Delta Lloyd heeft een verweerschrift ingediend.
Het onderzoek ter zitting heeft plaatsgevonden op 4 april 2007. Appellanten zijn, met voorafgaand bericht, niet verschenen. Delta Lloyd heeft zich laten vertegenwoordigen door mr. E. van der Marel, werkzaam bij Delta Lloyd.
II. OVERWEGINGEN
De Raad gaat uit van de volgende feiten en omstandigheden.
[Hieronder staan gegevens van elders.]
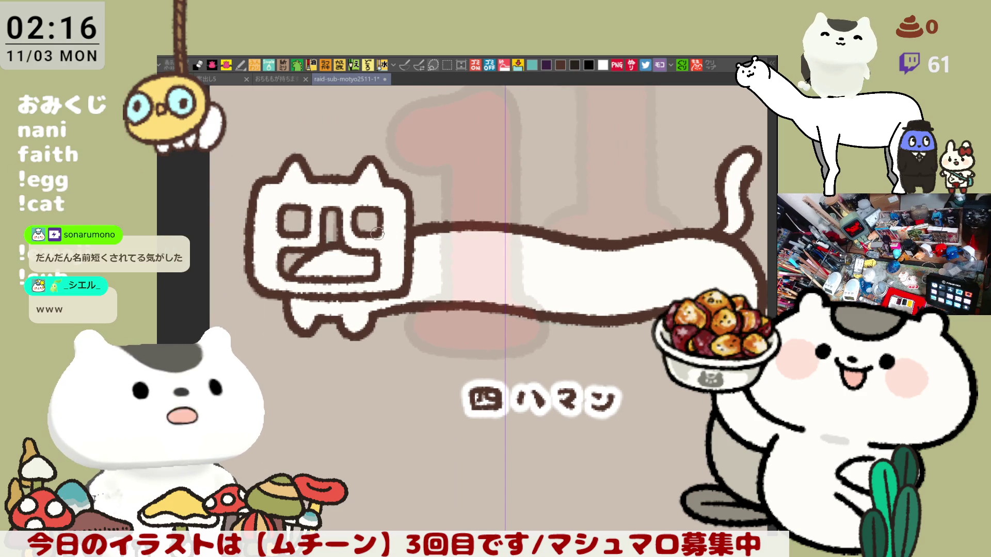
{"action": "left_click_drag", "start_coordinate": [362, 247], "coordinate": [399, 261]}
[Betrokkene] verbleef van 25 april 1998 tot haar overlijden op
19 februari 2003 in het verpleeghuis [verpleeghuis]. Bij besluit van
6 augustus 1998 van het Zorgkantoor Friesland (hierna: Zorgkantoor) is de eigen bijdrage op grond van het bepaalde bij en krachtens de Algemene Wet Bijzondere Ziektekosten voor dit verblijf vastgesteld op ƒ 865,-- per maand. Bij onderscheiden besluiten van
22 november 2000 is de eigen bijdrage met ingang van 1 februari 1999 herzien en vastgesteld op ƒ 1.006,89, met ingang van 1 juli 1999 op ƒ 984,39 en met ingang van
1 juli 2000 op ƒ 1.026,06. Bij besluit van 30 november 2000 heeft de Sociale Verzekeringsbank bepaald dat de eigen bijdrage ten bedrage van ƒ 1.026,06 met ingang van 1 december op het ouderdoms-pensioen van [Betrokkene] zal worden ingehouden.
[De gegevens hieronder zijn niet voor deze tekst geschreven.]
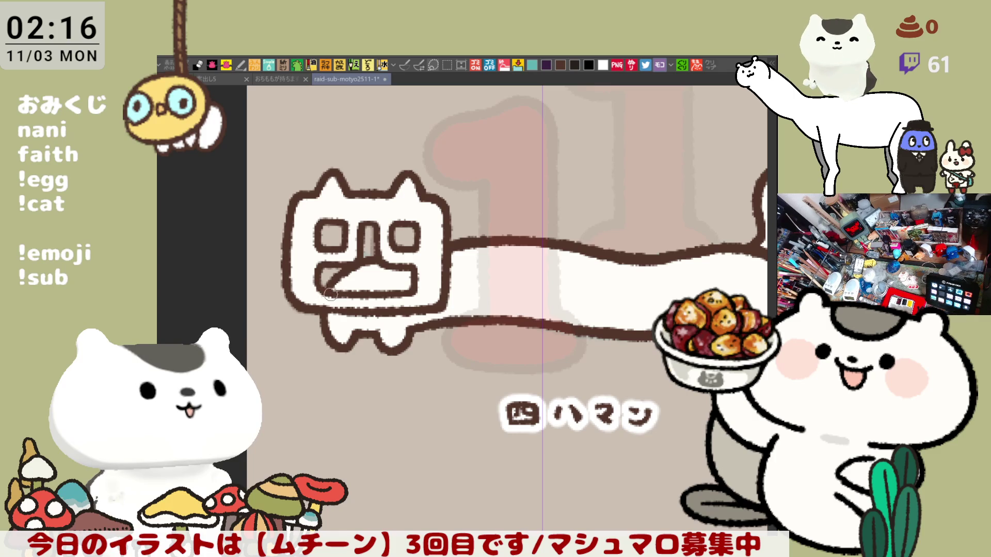
{"action": "scroll", "coordinate": [329, 296], "scroll_direction": "down", "scroll_amount": 5}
Bij brief van 30 januari 2001 heeft [echtgenoot] bij het Zorgkantoor beklag gedaan over (de gang van zaken bij) de vaststelling van de eigen bijdrage van zijn echtgenote.
Op 13 juni 2005 heeft [echtgenoot] het Zorgkantoor verzocht de aan wijlen zijn echtgenote in rekening gebrachte eigen bijdrage voor het verblijf in het verpleeghuis Bloemkamp aan hem te restitueren. Daarbij heeft appellant, met verwijzing naar een bericht in het dagblad De Telegraaf van 3 maart 2005, aangegeven dat geen eigen bijdrage kan worden opgelegd indien sprake is van opname op grond van een psychiatrische aandoening. Nu wijlen zijn echtgenote leed aan de ziekte van Alzheimer, had haar verblijf in het verpleeghuis gratis moeten zijn.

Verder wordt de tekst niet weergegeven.